The following article was received by the authors following a request to inform people about the plans to build a major dam in Pakistan.

It may be of interest to you all since dams of this nature would have a considerable effect on the "natural history" of the catchment and command areas of the Indus River and its delta within Pakistan and adjoining parts of India. This is in addition to the hardship and effect it will have on the lives of the people in the region.

Without wishing to add fuel to fire on where the South Asian Natural History network is heading in terms of what is discussed, from a personal and work point of view, I would like to state that I have enjoyed the mix of natural history notes, related questions and discussions,  conservation issues and counter issues being raised by contributors. True there have been mood-issue swings one way or another, but on the whole I think it has been a healthy balance.

◆ PROVIDED RECORDS:

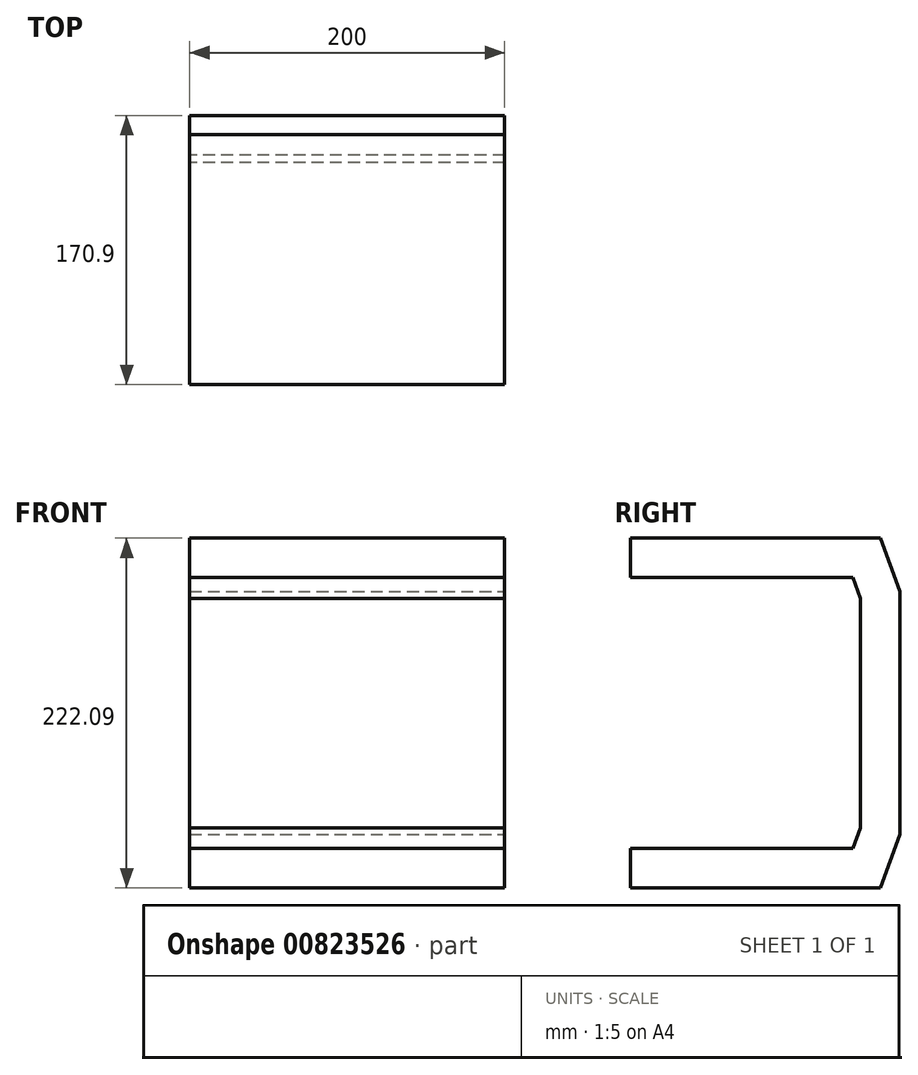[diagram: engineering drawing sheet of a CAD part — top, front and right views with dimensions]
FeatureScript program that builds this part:
annotation { "Feature Type Name" : "Feature", "Feature Type Description" : "" }
export const myFeature = defineFeature(function(context is Context, id is Id, definition is map)
    precondition{}
    {
        {
            var Q0;
            Q0=qCreatedBy(makeId("Front.planeOp"),FACE);
            var sketch = newSketch(context, id + "F0", { "sketchPlane" : qUnion([Q0])});
            skLineSegment(sketch, "E0.bottom", {"start": v(100, -12.5) * mm, "end": v(-100, -12.5) * mm});
            skLineSegment(sketch, "E0.top", {"start": v(100, 12.5) * mm, "end": v(-100, 12.5) * mm});
            skLineSegment(sketch, "E0.left", {"start": v(100, -12.5) * mm, "end": v(100, 12.5) * mm});
            skLineSegment(sketch, "E0.right", {"start": v(-100, -12.5) * mm, "end": v(-100, 12.5) * mm});
            skPoint(sketch, "E0.middle", {"position": v(0, 0) * mm});
            skSolve(sketch);
        }
        {
            var Q0;
            Q0=qCreatedBy(makeId("Right.planeOp"),FACE);
            var sketch = newSketch(context, id + "F1", { "sketchPlane" : qUnion([Q0])});
            skLineSegment(sketch, "E1", {"start": v(0, 0) * mm, "end": v(150, 0) * mm});
            skLineSegment(sketch, "E2", {"start": v(150, 0) * mm, "end": v(158.4, 23.55) * mm});
            skLineSegment(sketch, "E3", {"start": v(158.4, 23.55) * mm, "end": v(158.4, 173.55) * mm});
            skLineSegment(sketch, "E4", {"start": v(158.4, 173.55) * mm, "end": v(150, 197.1) * mm});
            skLineSegment(sketch, "E5", {"start": v(150, 197.1) * mm, "end": v(0, 197.1) * mm});
            skSolve(sketch);
        }
        {
            var Q0;
            Q0 = qSketchRegion(id + "F0", true);
            var Q1;
            Q1=sQuery(id+"F1.wireOp",EDGE,"E2");
            var Q2;
            Q2=sQuery(id+"F1.wireOp",EDGE,"E1");
            var Q3;
            Q3=sQuery(id+"F1.wireOp",EDGE,"E3");
            var Q4;
            Q4=sQuery(id+"F1.wireOp",EDGE,"E4");
            var Q5;
            Q5=sQuery(id+"F1.wireOp",EDGE,"E5");
            sweep(context, id + "F2", {"profiles" : qUnion([Q0]), "path" : qUnion([Q1, Q2, Q3, Q4, Q5])});
        }
    });
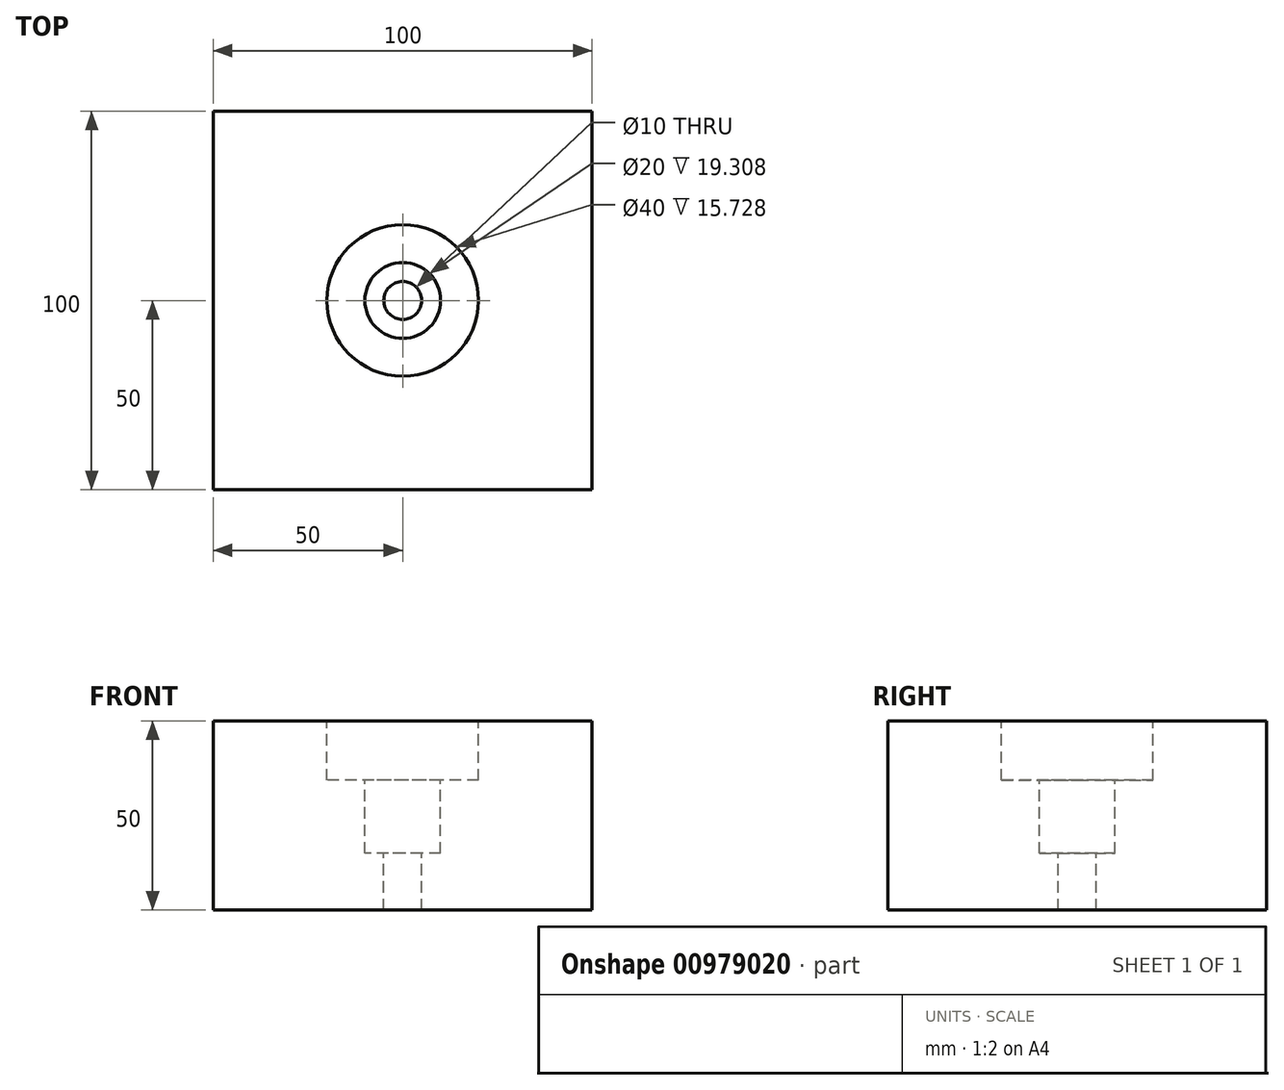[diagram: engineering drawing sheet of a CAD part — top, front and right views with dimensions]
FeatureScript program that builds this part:
annotation { "Feature Type Name" : "Feature", "Feature Type Description" : "" }
export const myFeature = defineFeature(function(context is Context, id is Id, definition is map)
    precondition{}
    {
        {
            var Q0;
            Q0=qCreatedBy(makeId("Top.planeOp"),FACE);
            var sketch = newSketch(context, id + "F0", { "sketchPlane" : qUnion([Q0])});
            skLineSegment(sketch, "E0.bottom", {"start": v(50, 50) * mm, "end": v(-50, 50) * mm});
            skLineSegment(sketch, "E0.top", {"start": v(50, -50) * mm, "end": v(-50, -50) * mm});
            skLineSegment(sketch, "E0.left", {"start": v(50, 50) * mm, "end": v(50, -50) * mm});
            skLineSegment(sketch, "E0.right", {"start": v(-50, 50) * mm, "end": v(-50, -50) * mm});
            skPoint(sketch, "E0.middle", {"position": v(0, 0) * mm});
            skSolve(sketch);
        }
        {
            var Q0;
            Q0=makeQuery(id+"F0.imprint","IMPRINT",FACE,{"disambiguationData":[TD([[makeQuery(id+"F0.imprint","IMPRINT",EDGE,{"derivedFrom":sQuery(id+"F0.wireOp",EDGE,"E0.bottom")}),1.0]])]});
            extrude(context, id + "F1", {"entities" : qUnion([Q0]), "oppositeDirection" : true, "depth" : 50 * mm, "offsetDistance" : 25 * mm});
        }
        {
            var Q0;
            Q0=qCreatedBy(makeId("Right.planeOp"),FACE);
            var sketch = newSketch(context, id + "F2", { "sketchPlane" : qUnion([Q0])});
            skLineSegment(sketch, "E1", {"start": v(0, 25.27) * mm, "end": v(0, 0) * mm, "construction": true});
            skLineSegment(sketch, "E2", {"start": v(0, 0) * mm, "end": v(20, 0) * mm});
            skLineSegment(sketch, "E3", {"start": v(20, 0) * mm, "end": v(20, -15.73) * mm});
            skLineSegment(sketch, "E4", {"start": v(20, -15.73) * mm, "end": v(10, -15.73) * mm});
            skLineSegment(sketch, "E5", {"start": v(10, -15.73) * mm, "end": v(10, -35.04) * mm});
            skLineSegment(sketch, "E6", {"start": v(10, -35.04) * mm, "end": v(5, -35.04) * mm});
            skLineSegment(sketch, "E7", {"start": v(5, -35.04) * mm, "end": v(5, -50) * mm});
            skLineSegment(sketch, "E8", {"start": v(5, -50) * mm, "end": v(0, -50) * mm});
            skLineSegment(sketch, "E9.trimOffspring", {"start": v(0, -50) * mm, "end": v(0, -62.15) * mm, "construction": true});
            skLineSegment(sketch, "E10", {"start": v(0, 0) * mm, "end": v(0, -50) * mm});
            skSolve(sketch);
        }
        {
            var Q0;
            Q0=makeQuery(id+"F2.imprint","IMPRINT",FACE,{"disambiguationData":[TD([[makeQuery(id+"F2.imprint","IMPRINT",EDGE,{"derivedFrom":sQuery(id+"F2.wireOp",EDGE,"E2")}),-1.0]])]});
            var Q1;
            Q1=sQuery(id+"F2.wireOp",EDGE,"E1");
            revolve(context, id + "F3", {"operationType" : NewBodyOperationType.REMOVE, "surfaceOperationType" : NewSurfaceOperationType.NEW, "entities" : qUnion([Q0]), "axis" : qUnion([Q1]), "revolveType" : RevolveType.FULL});
        }
    });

◆ TASK INSTRUCTIONS:
1. Does each statement agree with the passage about the planned Pakistan dam? Answer yes or no for each, quoting the words from the passage that decide it. (a) The article was received after a request to inform people about plans for a major dam in Pakistan. (b) The writer describes the network's discussions as an unhealthy imbalance. (c) The dam's effects would be limited to areas within Pakistan.
2. Please carry on the passage about the planned Pakistan dam, picking up after its last sentence.
The items have nothing to do with the passage about the planned Pakistan dam.

◆ RESULTS:
1.
(a) Yes: "received by the authors following a request to inform people about the plans to build a major dam in Pakistan"
(b) No: "on the whole I think it has been a healthy balance"
(c) No: "within Pakistan and adjoining parts of India"

2.
Taej Mundkur
Coordinator, Waterbird Conservation Programme

Wetlands International - Asia Pacific
Kuala Lumpur Malaysia
Tel: +60-3-7572176
Fax: +60-3-7571225
Email: taej@wiap.nasionet.net
Home page: http://ngo.asiapac.net/wetlands

DAMMING the PEOPLE of the INDUS

Aly Ercelawn (creed@awara.khi.sdnpk.undp.org)
Karamat Ali (b.m.kutty@cyber.net.pk)
Omar Asghar Khan (omar@oak.sdnpk.undp.org)

----------------
The authors are partners of the creed alliance in Pakistan, an 
advocacy group for efficient and equitable reforms in development. Aly 
Ercelawn used to be a senior economist at the University of Karachi;
Karamat Ali heads the Pakistan Institute of Labour Economics and 
Research; Omar Asghar Khan leads the SUNGI Development Foundation.
----------------------------------------------------------------------
No matter how cynical we get, we just can't keep up

creed  (http://sangat.org/creedwetlands)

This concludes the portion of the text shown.